The rapid population growth rate and urbanisation in Zimbabwe has resulted in inadequate matching capacity to the growing demand for transport. The enormous demand has resulted in unreliable transport services. Problems bedeviling the transport sector include: inefficient vehicles, inadequate infrastructure, poor traffic management and misuse or lack of resources. The transport sector is a major consumer of energy amounting to 14% of total energy consumption, which is 76% of all liquid fuels. The country does not have oil resources and relies on imported oil; which puts an enormous burden on foreign exchange requirements. Sustainable transport can yield significant savings on the foreign exchange used to import fuels, in addition to reducing environmental emissions and related pollution. 

Previous studies show that Zimbabwe relies on air, rail and road transport, with limited inland water transport. Some of the policy recommendations emanating from these studies include improving the infrastructure; encouraging alternative, economic modes of transport, especially mass transportation and non –motorized options; encouraging vehicle efficiency; reducing the need to travel, especially by providing good telecommunication and decentralization of amenities; encouraging research and development in alternative fuels, focusing on local fuels and lastly, providing incentives for fuel efficiency and other measures. 

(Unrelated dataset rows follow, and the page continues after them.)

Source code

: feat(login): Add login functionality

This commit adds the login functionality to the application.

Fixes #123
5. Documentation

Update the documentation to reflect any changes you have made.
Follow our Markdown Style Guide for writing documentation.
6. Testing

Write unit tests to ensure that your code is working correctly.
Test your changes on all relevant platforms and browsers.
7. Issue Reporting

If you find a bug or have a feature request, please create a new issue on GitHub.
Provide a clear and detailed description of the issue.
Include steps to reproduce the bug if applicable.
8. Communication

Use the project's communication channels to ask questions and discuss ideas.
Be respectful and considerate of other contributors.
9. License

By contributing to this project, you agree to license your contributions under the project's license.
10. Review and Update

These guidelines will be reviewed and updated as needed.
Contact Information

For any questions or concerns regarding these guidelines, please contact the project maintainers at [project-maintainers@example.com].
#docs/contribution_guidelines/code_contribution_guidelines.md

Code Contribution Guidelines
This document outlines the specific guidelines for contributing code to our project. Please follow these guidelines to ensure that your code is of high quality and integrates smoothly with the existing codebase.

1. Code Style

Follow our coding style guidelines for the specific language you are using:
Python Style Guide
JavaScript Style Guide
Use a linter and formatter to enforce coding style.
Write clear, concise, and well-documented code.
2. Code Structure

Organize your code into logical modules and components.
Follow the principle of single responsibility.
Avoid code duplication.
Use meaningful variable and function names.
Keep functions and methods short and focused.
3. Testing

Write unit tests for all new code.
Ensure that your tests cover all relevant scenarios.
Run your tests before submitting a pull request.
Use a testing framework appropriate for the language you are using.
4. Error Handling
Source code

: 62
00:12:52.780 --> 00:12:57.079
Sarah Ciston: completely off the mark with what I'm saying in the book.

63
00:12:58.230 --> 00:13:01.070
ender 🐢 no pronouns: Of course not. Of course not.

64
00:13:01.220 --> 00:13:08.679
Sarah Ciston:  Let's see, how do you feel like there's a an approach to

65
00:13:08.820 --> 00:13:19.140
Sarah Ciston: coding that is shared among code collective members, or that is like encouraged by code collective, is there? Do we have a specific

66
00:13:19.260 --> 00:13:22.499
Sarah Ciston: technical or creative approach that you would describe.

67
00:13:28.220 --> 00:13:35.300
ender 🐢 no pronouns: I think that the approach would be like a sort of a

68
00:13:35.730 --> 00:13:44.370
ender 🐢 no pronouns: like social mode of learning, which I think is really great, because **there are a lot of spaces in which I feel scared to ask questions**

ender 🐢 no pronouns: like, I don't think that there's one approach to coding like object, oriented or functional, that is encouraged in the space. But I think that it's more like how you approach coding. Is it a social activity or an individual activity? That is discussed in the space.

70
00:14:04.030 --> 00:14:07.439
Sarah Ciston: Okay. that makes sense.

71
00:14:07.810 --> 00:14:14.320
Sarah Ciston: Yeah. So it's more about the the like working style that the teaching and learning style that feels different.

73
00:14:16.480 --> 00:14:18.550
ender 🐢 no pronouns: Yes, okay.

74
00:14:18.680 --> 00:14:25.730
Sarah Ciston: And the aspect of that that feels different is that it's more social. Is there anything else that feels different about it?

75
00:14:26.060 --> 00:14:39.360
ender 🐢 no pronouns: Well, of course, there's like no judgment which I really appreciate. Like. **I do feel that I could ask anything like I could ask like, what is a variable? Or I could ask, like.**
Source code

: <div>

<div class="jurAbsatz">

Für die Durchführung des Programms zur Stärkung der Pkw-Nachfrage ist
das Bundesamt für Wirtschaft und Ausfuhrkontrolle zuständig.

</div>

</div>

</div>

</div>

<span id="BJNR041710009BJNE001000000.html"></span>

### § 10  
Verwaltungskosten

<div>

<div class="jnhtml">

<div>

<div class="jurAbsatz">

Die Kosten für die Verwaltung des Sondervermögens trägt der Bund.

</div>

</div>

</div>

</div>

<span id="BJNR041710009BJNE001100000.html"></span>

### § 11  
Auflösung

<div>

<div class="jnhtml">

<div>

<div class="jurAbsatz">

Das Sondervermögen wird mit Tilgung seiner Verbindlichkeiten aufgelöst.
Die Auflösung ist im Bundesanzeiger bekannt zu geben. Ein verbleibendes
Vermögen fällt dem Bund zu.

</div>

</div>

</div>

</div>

Working Paper 306 covers a study, which looks at the option of switching to non-motorized transport in Zimbabwe. The option discusses promotion of cycle paths along selected routes. Three routes are considered; Chadcombe - Msasa Park – Cranborne – Hatfield – Braeside – Hillside – Eastlea - City corridor; Kuwadzana – Warren Park – Belvedere – City route and lastly, that preferred for a pilot project, the Highfield – Southerton – City corridor. If this project is successful, it is hoped to be replicated in other areas to increase the number of people switching to non-motorized transport. Any reduction in fuel consumption will yield significant benefits. Fuel savings will reduce Zimbabwe’s fuel import bill and save on the foreign currency needed by other sectors of the economy. Zimbabwe imports between 18 to 24% of its energy requirements, which are financed through debt. The energy sector debt increased considerably to between 16-22% in the 1980s. 

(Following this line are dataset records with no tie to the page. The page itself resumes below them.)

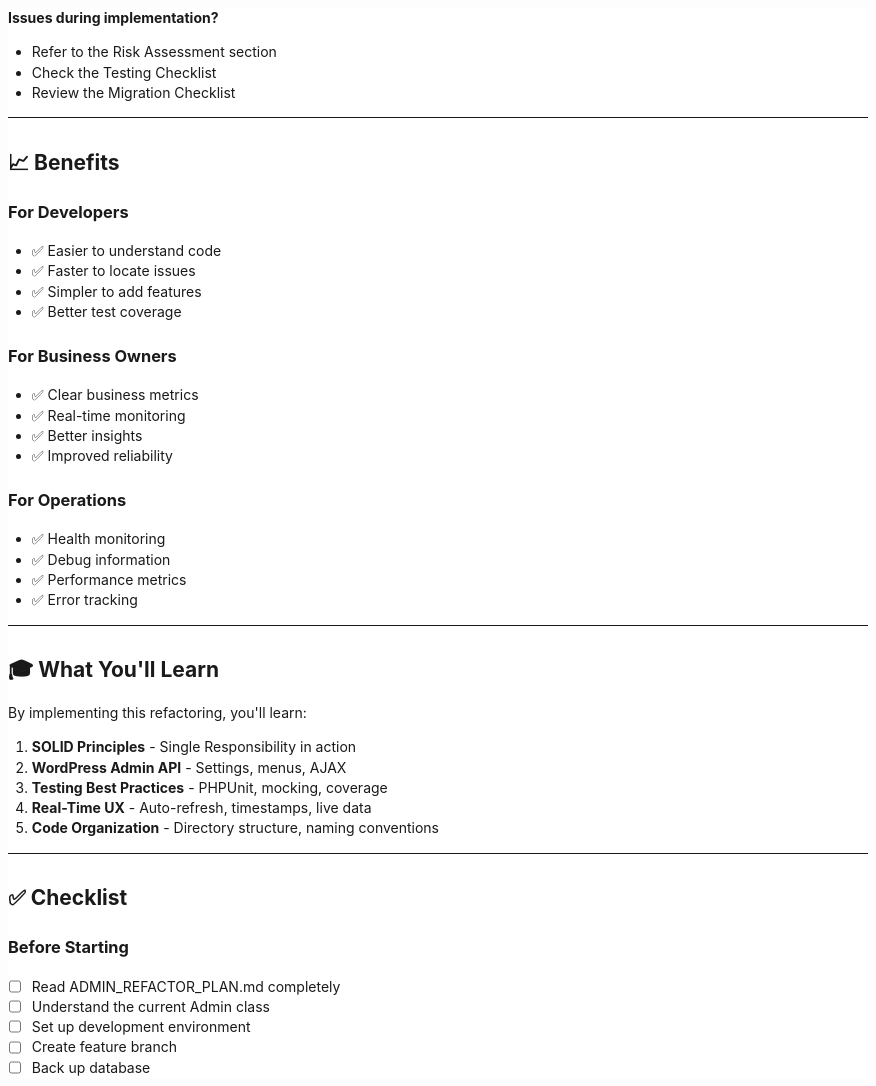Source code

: **Issues during implementation?**
- Refer to the Risk Assessment section
- Check the Testing Checklist
- Review the Migration Checklist

---

## 📈 Benefits

### For Developers
- ✅ Easier to understand code
- ✅ Faster to locate issues
- ✅ Simpler to add features
- ✅ Better test coverage

### For Business Owners
- ✅ Clear business metrics
- ✅ Real-time monitoring
- ✅ Better insights
- ✅ Improved reliability

### For Operations
- ✅ Health monitoring
- ✅ Debug information
- ✅ Performance metrics
- ✅ Error tracking

---

## 🎓 What You'll Learn

By implementing this refactoring, you'll learn:

1. **SOLID Principles** - Single Responsibility in action
2. **WordPress Admin API** - Settings, menus, AJAX
3. **Testing Best Practices** - PHPUnit, mocking, coverage
4. **Real-Time UX** - Auto-refresh, timestamps, live data
5. **Code Organization** - Directory structure, naming conventions

---

## ✅ Checklist

### Before Starting
- [ ] Read ADMIN_REFACTOR_PLAN.md completely
- [ ] Understand the current Admin class
- [ ] Set up development environment
- [ ] Create feature branch
- [ ] Back up database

Investments in transport infrastructure have tended to reduce the diversity of modal options, forcing people and goods to use the few high-cost modes, rather than the most appropriate and affordable means. The goal should be to seek robustness in every transport system produced by great diversity of modes and differentiation. A more diverse transport system is likely to be less susceptible to inefficiency, disruption, and system failure [Figueroa, et. al, 1997].